▶ **ABOUT THIS TASK**: A faithful copy is required: retype the records from their first line through the line with "Picture 3, 336", and omit the pictures.

(Collected data)

● ● ● ● ● ● ●

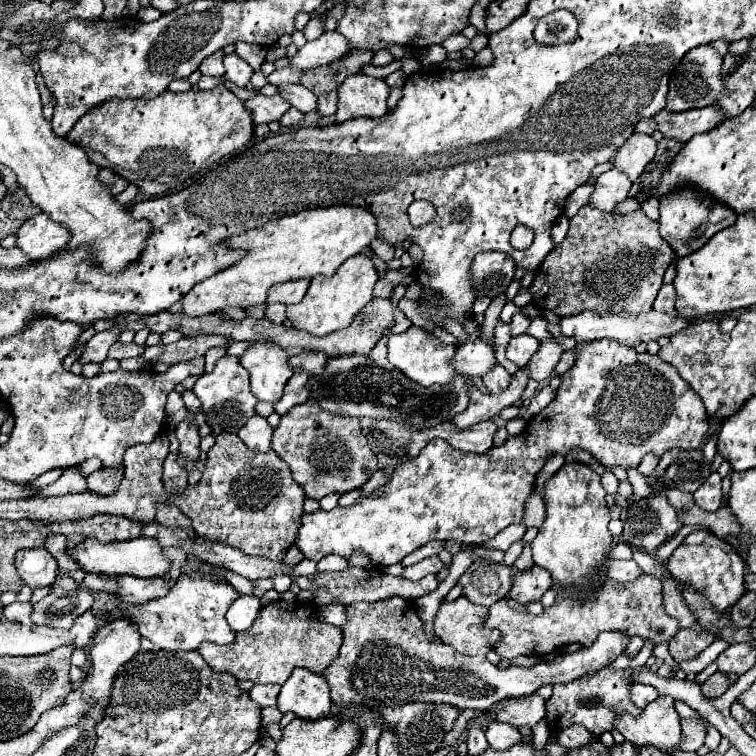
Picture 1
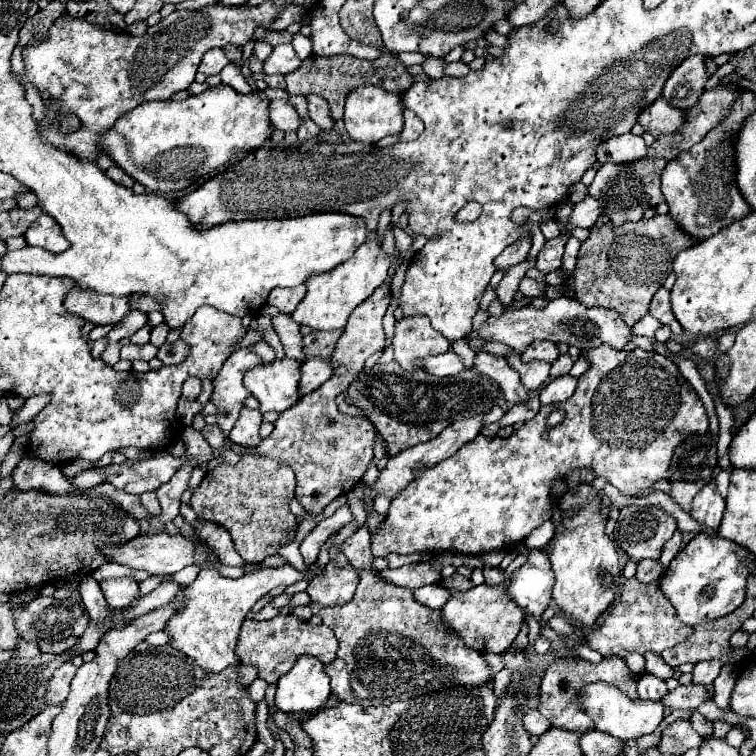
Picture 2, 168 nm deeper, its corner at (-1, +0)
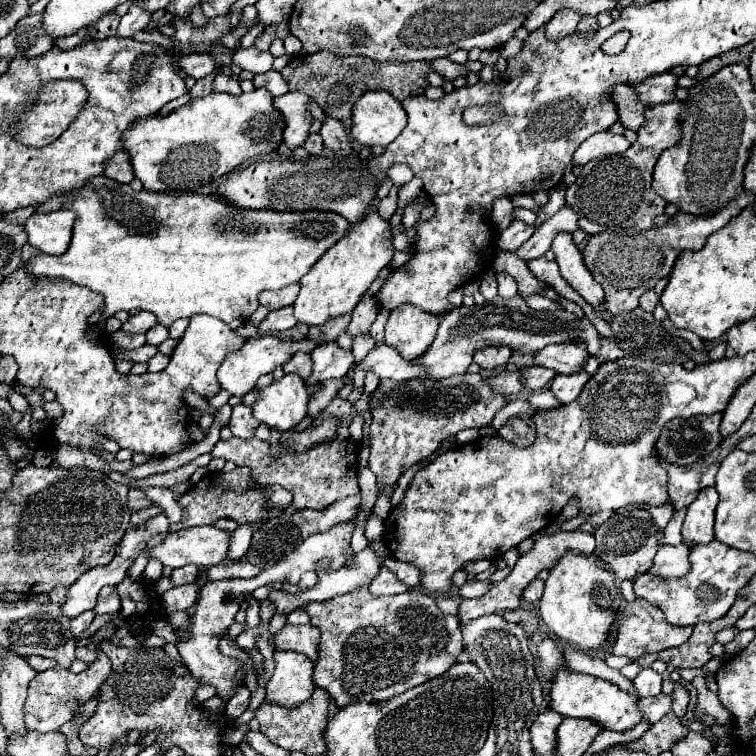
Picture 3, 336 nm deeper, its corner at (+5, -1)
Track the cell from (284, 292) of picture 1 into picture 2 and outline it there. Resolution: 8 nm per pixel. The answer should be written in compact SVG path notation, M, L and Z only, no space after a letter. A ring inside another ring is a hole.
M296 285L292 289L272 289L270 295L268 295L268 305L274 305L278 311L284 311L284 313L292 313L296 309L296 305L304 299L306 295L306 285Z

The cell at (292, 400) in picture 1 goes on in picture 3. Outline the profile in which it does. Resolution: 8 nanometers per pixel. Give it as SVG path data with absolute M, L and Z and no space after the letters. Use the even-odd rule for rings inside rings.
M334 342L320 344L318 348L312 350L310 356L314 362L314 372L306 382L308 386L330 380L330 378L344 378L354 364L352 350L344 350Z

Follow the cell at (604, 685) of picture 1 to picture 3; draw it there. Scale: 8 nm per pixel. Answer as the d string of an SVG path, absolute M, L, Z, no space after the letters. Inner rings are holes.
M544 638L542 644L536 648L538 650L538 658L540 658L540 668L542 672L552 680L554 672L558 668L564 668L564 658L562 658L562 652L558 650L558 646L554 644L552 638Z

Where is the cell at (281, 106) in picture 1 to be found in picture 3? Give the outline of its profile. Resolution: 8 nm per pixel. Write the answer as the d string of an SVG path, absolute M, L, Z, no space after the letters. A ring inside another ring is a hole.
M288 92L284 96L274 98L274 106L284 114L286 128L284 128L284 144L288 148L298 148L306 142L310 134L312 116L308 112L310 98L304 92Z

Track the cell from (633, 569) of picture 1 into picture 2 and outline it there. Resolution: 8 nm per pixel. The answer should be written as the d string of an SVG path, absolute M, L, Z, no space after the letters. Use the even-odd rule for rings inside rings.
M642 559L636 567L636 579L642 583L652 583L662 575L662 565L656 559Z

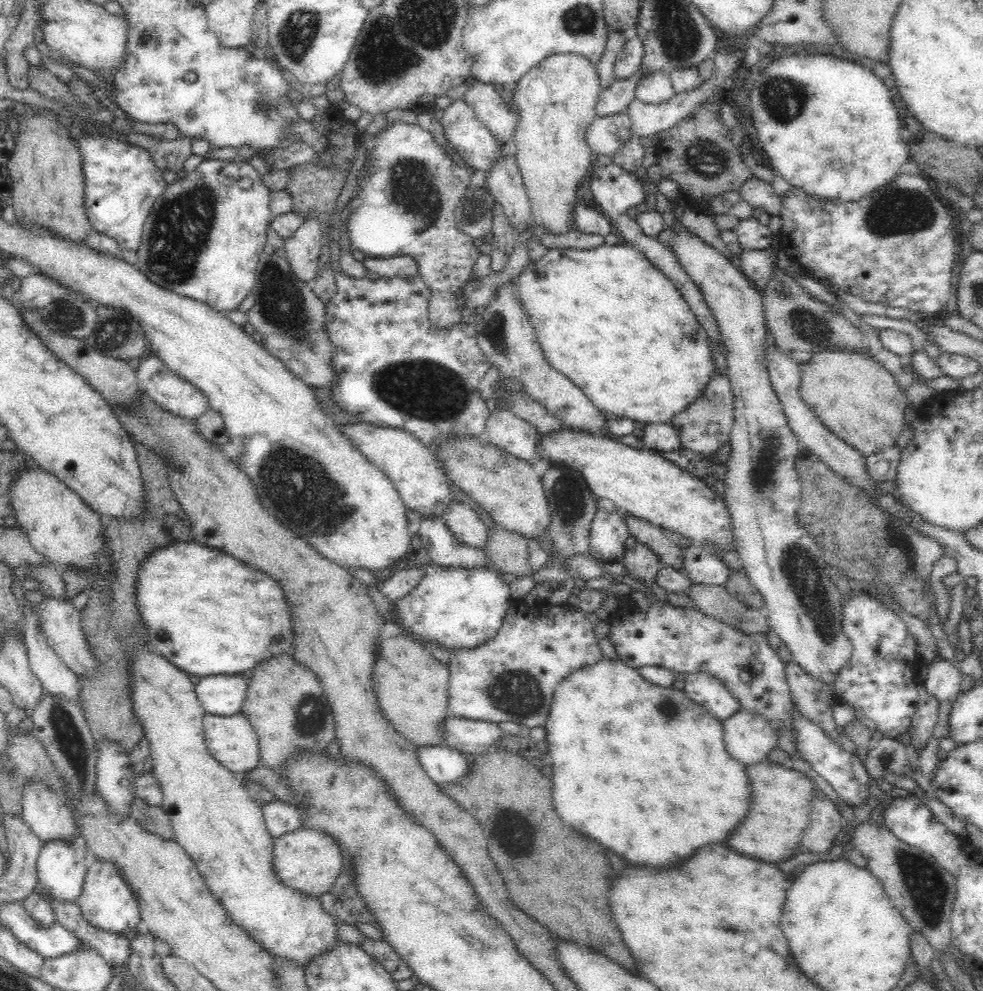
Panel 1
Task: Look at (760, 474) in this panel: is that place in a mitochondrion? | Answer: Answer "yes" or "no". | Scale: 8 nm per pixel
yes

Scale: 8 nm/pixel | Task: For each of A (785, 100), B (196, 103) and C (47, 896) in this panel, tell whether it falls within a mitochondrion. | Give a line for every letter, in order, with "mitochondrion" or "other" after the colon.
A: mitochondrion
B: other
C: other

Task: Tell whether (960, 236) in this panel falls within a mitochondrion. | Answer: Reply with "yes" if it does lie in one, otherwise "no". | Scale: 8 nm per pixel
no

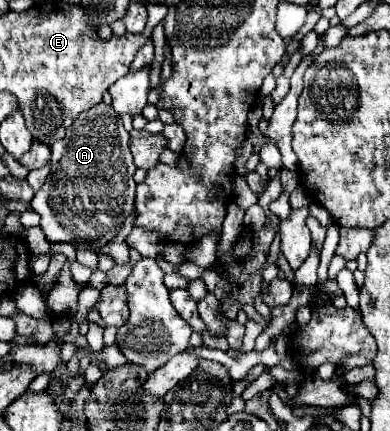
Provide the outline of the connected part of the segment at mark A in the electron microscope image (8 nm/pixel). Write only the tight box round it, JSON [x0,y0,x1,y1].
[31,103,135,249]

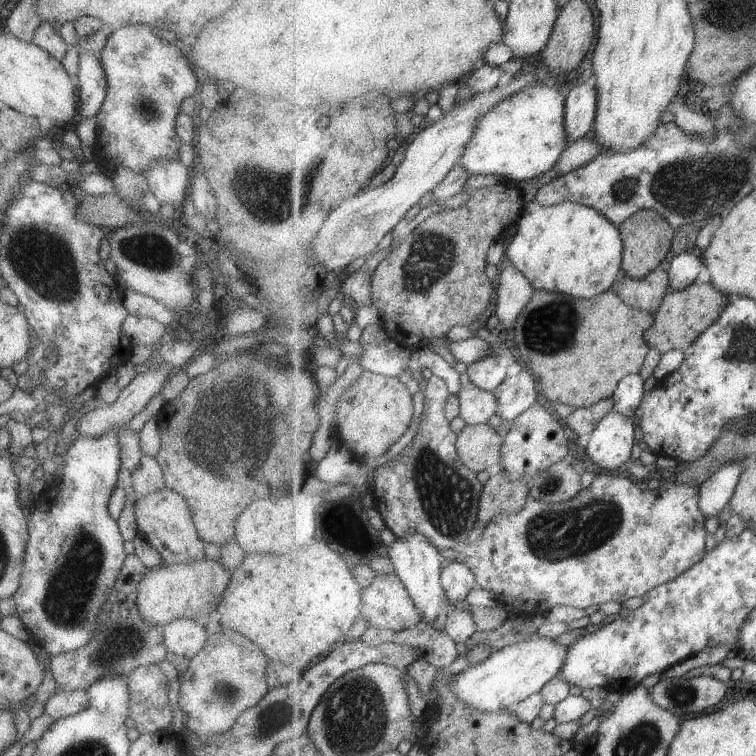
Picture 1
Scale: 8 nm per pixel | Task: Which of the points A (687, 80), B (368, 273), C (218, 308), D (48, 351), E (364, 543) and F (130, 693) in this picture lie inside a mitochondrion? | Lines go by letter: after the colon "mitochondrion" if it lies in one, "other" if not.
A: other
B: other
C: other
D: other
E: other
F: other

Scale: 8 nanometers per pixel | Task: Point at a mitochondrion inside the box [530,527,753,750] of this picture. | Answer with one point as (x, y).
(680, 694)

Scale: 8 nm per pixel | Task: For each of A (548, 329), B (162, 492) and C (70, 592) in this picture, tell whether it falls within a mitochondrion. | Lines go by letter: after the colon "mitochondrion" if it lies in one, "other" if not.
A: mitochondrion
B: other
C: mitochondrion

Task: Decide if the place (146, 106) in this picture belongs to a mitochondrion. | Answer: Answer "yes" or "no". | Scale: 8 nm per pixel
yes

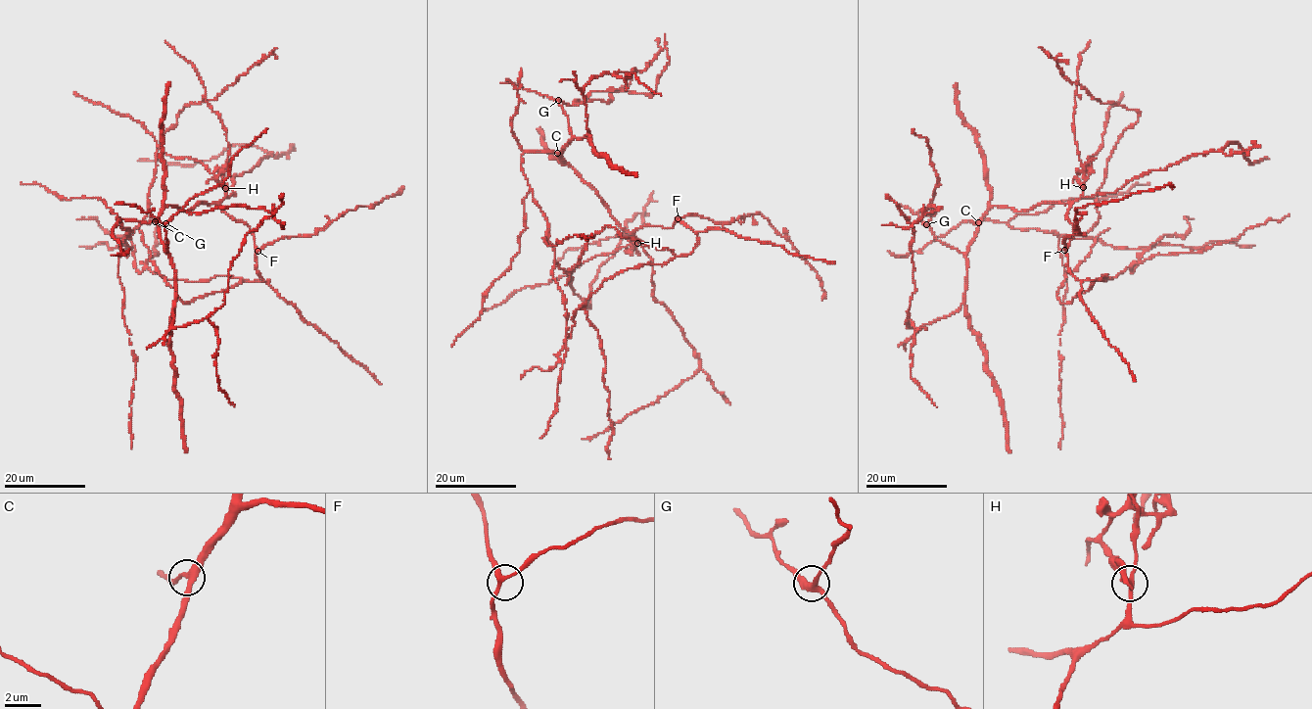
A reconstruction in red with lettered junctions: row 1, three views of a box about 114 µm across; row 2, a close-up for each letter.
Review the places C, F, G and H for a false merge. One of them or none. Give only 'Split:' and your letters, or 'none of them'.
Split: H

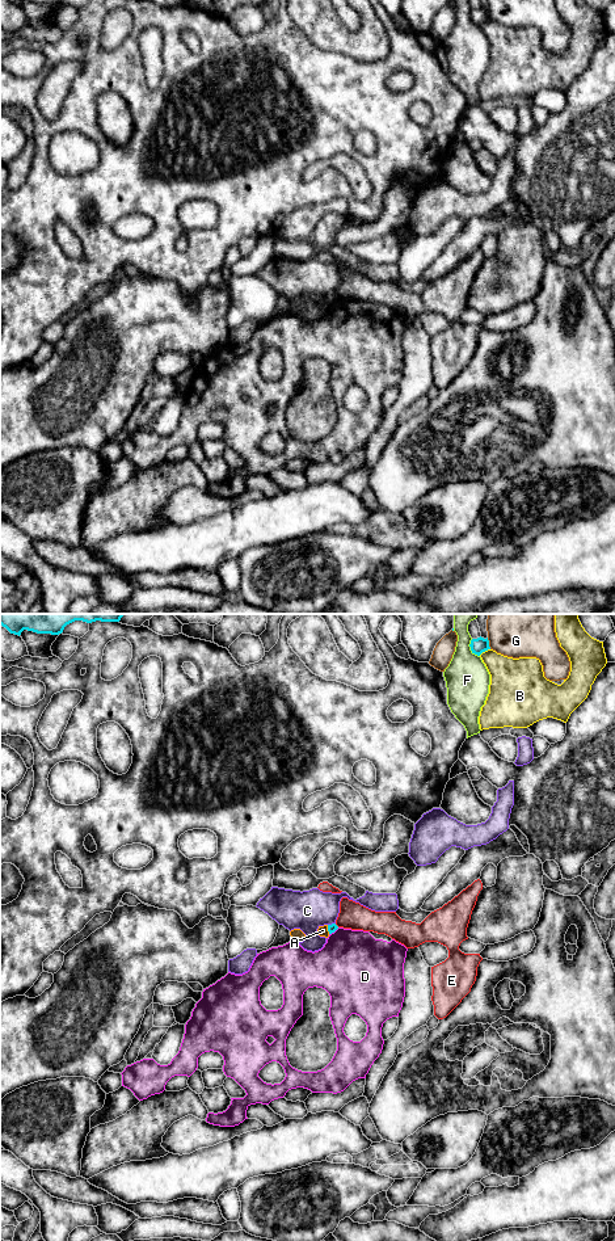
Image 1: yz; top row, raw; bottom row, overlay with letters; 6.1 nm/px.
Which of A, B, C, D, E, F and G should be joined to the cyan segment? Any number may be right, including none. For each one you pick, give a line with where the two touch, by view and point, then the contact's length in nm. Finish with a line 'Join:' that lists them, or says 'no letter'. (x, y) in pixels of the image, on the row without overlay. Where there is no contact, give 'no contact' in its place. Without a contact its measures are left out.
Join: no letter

● ● ● ● ● ● ●

▶ **ANSWER SPACE**:
Picture 1
Picture 2, 168 nm deeper, its corner at (-1, +0)
Picture 3, 336 nm deeper, its corner at (+5, -1)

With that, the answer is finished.